*** Opening of Given data ***
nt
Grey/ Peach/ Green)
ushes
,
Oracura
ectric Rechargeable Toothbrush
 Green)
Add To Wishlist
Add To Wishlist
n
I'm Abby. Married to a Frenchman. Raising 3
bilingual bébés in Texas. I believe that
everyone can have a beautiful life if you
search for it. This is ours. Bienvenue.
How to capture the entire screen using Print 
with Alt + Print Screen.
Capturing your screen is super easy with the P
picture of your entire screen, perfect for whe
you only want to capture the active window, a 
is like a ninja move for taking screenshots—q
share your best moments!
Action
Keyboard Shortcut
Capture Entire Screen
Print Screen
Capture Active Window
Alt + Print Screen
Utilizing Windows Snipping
*** Close of Given data ***
*** Opening of Given data ***
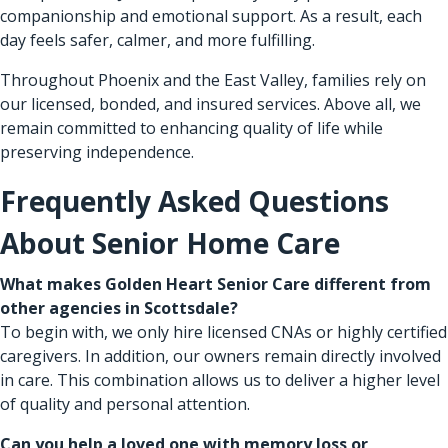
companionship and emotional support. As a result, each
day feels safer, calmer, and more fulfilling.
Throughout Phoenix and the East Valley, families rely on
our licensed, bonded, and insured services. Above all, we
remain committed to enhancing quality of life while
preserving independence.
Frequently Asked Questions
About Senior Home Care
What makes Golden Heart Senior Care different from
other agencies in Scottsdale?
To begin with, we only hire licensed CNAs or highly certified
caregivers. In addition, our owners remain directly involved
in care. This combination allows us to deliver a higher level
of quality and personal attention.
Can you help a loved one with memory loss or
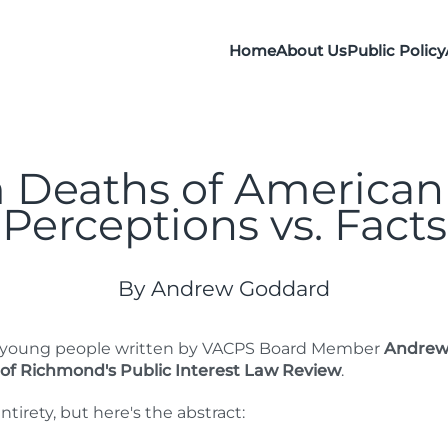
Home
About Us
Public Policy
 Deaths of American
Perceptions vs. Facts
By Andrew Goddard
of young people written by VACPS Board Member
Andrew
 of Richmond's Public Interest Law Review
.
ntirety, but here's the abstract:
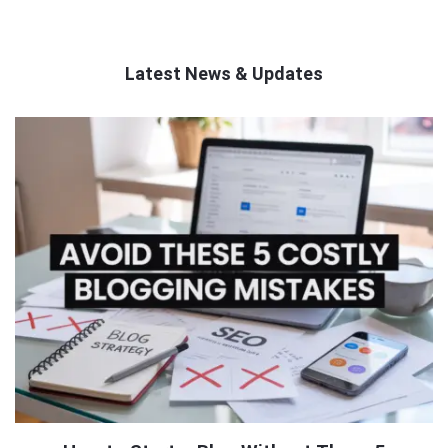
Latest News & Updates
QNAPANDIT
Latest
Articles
*** Close of Given data ***
Format the stretch of the records from the line containing "companionship and emotional" through the line containing "preserving independence." as a JSON list of strings, one string per line, with blank lines omitted.

[Solved exercise]:
[
  "companionship and emotional support. As a result, each",
  "day feels safer, calmer, and more fulfilling.",
  "Throughout Phoenix and the East Valley, families rely on",
  "our licensed, bonded, and insured services. Above all, we",
  "remain committed to enhancing quality of life while",
  "preserving independence."
]